The gas liberated on heating a mixture of two salts with $NaOH$, give a reddish brown precipitate with an alkaline solution of $K_{2}Hg{l}_4$. The aqueous solution of the mixture on treatment with $BaC{l}_2$ gives a white precipitate which is sparingly soluble in concentrated $HCl$. On heating the mixture with $K_{2}C{r}_2{O}_7$ and concentrated $H_{2}S{O}_4$, red vapour $\left(A\right)$ are produced. The aqueous solution of the mixture gives a deep blue ppt. $\left(B\right)$ with Potassium ferricyanide solution. Identify the radicals.

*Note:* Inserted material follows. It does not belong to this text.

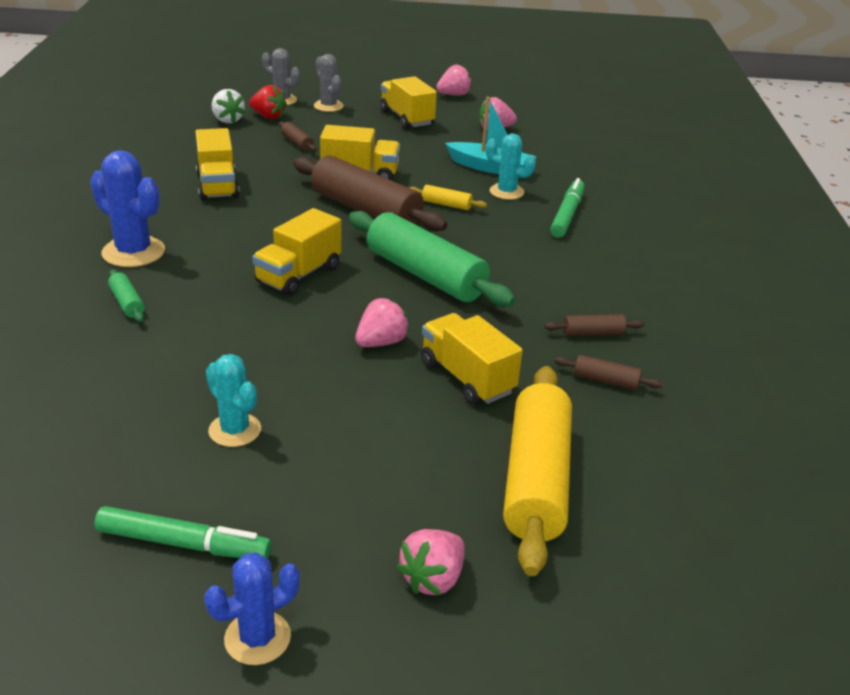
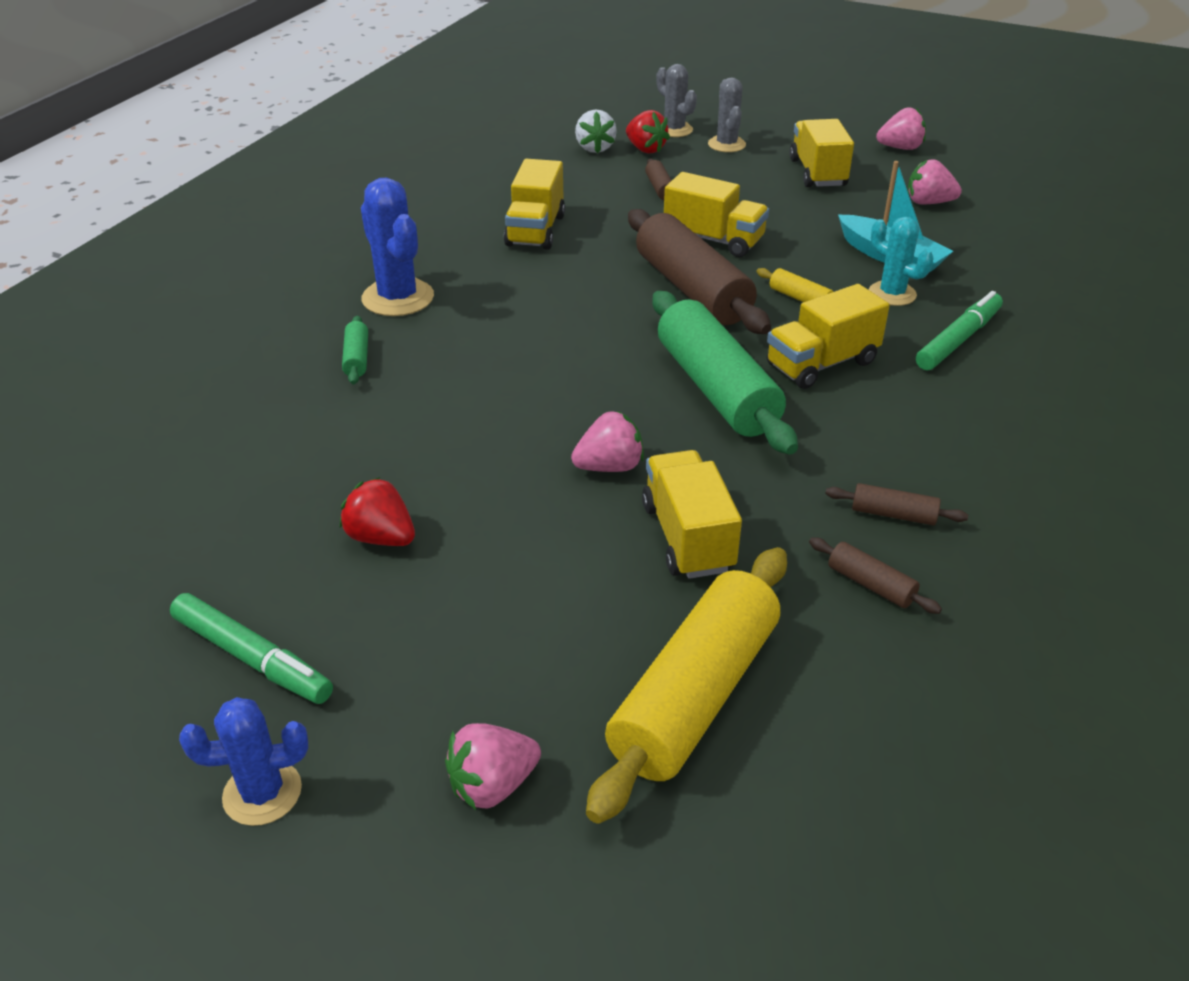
camera: 25 degrees right, 5 degrees up
(235, 430) = (381, 537): turquoise cactus -> red strawberry
(298, 275) = (563, 360): yellow truck -> yellow truck (821, 364)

• A. $\left(A\right)-Cr{O}_{2}C{l}_2,$ $\left(B\right)-F{e}_3\left[Fe\right(CN{)}_6{]}_2$
• B. $\left(A\right)-Cr{O}_{2}C{l}_2,$ $\left(B\right)-F{e}_2\left[Fe\right(CN{)}_6{]}_2$
• C. $\left(A\right)-Cr{O}_{2}Cl,$ $\left(B\right)-F{e}_3\left[Fe\right(CN{)}_6{]}_2$
• D. $\left(A\right)-Cr{O}_{2}Cl,$ $\left(B\right)-F{e}_2\left[Fe\right(CN{)}_6{]}_2$

Answer 1

The correct option is A $\left(A\right)-Cr{O}_{2}C{l}_2,$ $\left(B\right)-F{e}_3\left[Fe\right(CN{)}_6{]}_2$

Option (A) is correct.

(A) and (B) are $Cr{O}_{2}C{l}_2$ and $F{e}_3\left[Fe\right(CN{)}_6{]}_2$.

Mix a little amount of salt and an equal amount of solid potassium dichromate ($K_{2}C{r}_2{O}_7$ ) in a test tube and add $conc.H_{2}S{O}_4$ to it. Heat the test tube and pass the evolved gas through sodium hydroxide solution. If a yellow solution is obtained, divide the solution into two parts. Acidify the first part with acetic acid and then add lead acetate solution. Formation of a yellow precipitate of lead chromate confirms the presence of chloride ions in the salt. This test is called chromyl chloride test.

$4NaCl+K_{2}C{r}_2{O}_7+6H_{2}S{O}_4⟶2KHS{O}_4+2Cr{O}_{2}C{l}_2+4NaHS{O}_4+3H_{2}O$

$Cr{O}_{2}C{l}_2+4NaOH⟶N{a}_{2}Cr{O}_4+2NaCl+2H_{2}O$

Another cation is $F{e}^{3+}$.

$F{e}^{3+}+K_3\left[Fe\right(CN{)}_6]⟶F{e}_3[Fe(CN{)}_6{]}_2+KCl$